No time like the present for a quick review of urine electrolytes. Is there any such thing as a ‘normal’ urine sodium? Not really – like all great answers in medicine, ‘it depends’. In general, in patients who are euvolaemic, the urine sodium excretion will directly correlate with the degree of dietary sodium ingestion.
In the setting of effective volume depletion, neurohormonal activation results in stimulation of a number of compensatory mechanisms (RAAS, non-osmotic ADH release, baroreceptor activation, to name a few). These systems are charged with the task of preserving blood pressure and perfusion to vital organs – sodium retention by the kidney is one of the major players in achieving this.
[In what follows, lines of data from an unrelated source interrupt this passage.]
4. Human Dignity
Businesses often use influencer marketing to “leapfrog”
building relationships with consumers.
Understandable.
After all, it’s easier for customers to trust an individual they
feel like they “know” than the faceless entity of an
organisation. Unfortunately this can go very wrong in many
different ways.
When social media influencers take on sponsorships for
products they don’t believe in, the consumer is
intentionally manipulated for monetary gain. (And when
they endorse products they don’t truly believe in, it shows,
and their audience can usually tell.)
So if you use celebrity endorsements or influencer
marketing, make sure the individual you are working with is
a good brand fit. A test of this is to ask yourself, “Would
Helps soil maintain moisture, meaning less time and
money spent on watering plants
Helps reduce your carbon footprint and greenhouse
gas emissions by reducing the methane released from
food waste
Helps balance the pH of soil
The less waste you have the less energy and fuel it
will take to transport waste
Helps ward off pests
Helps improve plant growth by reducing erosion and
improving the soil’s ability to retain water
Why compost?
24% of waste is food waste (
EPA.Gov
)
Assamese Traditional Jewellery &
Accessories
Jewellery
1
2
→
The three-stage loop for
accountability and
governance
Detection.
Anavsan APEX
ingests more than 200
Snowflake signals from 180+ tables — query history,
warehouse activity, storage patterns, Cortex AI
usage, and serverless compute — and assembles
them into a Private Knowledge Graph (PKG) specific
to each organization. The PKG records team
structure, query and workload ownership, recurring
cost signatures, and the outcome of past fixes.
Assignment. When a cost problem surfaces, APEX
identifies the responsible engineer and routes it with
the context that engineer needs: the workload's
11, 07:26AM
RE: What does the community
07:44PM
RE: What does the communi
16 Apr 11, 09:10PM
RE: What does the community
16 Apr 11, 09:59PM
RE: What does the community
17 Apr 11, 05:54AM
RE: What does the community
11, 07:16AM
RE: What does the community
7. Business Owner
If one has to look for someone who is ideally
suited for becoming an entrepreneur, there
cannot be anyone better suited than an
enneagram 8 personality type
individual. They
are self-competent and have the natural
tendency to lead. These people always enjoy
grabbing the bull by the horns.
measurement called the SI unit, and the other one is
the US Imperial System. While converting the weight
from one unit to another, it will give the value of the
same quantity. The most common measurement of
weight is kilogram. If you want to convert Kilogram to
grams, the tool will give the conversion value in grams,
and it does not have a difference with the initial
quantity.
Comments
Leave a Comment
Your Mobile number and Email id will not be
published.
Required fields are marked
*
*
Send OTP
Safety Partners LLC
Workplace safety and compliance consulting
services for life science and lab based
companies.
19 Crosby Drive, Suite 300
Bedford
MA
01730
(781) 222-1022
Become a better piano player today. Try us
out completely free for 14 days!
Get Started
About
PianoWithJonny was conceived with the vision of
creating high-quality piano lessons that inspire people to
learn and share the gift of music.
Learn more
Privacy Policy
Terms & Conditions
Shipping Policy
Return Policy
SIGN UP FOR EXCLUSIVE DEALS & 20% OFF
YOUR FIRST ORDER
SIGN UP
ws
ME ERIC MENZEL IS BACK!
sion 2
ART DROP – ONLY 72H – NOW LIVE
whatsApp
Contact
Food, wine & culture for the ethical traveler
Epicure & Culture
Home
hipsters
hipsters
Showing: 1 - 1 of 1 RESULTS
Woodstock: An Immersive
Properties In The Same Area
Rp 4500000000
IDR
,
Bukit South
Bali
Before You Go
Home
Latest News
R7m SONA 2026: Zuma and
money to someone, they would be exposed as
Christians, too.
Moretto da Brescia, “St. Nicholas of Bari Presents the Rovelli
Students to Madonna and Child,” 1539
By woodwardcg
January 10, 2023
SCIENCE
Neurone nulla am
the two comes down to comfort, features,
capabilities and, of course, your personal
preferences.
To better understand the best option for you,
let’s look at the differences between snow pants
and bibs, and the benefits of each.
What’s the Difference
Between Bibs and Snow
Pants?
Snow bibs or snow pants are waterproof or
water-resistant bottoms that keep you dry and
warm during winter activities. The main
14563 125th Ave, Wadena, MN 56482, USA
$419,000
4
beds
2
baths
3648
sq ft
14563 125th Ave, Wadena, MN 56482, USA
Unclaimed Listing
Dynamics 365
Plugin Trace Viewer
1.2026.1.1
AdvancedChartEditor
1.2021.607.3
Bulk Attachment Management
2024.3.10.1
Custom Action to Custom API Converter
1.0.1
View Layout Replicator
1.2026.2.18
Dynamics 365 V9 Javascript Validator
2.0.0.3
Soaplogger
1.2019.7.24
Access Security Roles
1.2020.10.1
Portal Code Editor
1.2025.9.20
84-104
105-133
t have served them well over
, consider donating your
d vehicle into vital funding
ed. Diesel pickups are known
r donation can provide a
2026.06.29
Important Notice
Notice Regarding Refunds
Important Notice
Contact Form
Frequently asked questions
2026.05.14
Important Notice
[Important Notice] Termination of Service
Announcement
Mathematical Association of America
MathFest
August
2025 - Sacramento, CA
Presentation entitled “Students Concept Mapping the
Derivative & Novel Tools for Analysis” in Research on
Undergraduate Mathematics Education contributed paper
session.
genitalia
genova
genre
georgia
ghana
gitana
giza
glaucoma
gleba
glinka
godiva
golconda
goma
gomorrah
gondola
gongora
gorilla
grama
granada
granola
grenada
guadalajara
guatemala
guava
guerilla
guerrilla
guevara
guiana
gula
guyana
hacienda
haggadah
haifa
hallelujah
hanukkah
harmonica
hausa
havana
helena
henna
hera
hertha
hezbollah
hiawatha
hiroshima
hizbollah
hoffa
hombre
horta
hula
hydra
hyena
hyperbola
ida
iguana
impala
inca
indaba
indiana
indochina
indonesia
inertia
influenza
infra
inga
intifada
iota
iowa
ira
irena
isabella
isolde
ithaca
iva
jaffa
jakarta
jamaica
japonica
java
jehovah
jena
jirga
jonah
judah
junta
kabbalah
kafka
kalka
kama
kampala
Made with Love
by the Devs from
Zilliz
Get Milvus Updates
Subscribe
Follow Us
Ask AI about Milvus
Therefore, a low spot urine sodium (e.g. less than 20 mmol/L) is often viewed as being consistent with a sodium avid state, be that appropriate (e.g. shock) or not (e.g. decompensated heart failure).
In certain situations the urine sodium cannot be interpreted this way. The major condition I’m thinking of is metabolic alkalosis. In this setting, the filtered bicarbonate load increases and overwhelms the tubular reabsorptive capacity, resulting in bicarbonaturia and urine pH over 6.5. In order to maintain a degree of electroneutrality, a corresponding cation must travel along with it. Sodium fulfils this requirement, thereby making the urine sodium concentration necessarily high and not reflective of the patient’s volume status, as long as bicarbonaturia persists.
In this setting, the urine chloride is a better measurement of volume status, with a low urine chloride (in metabolic alkalosis) more suggestive of a hypovolaemic state. Furthermore, hypochloraemia contributes to the maintenance of a metabolic alkalosis, giving another reason for the kidney to try to hold onto as much chloride as possible.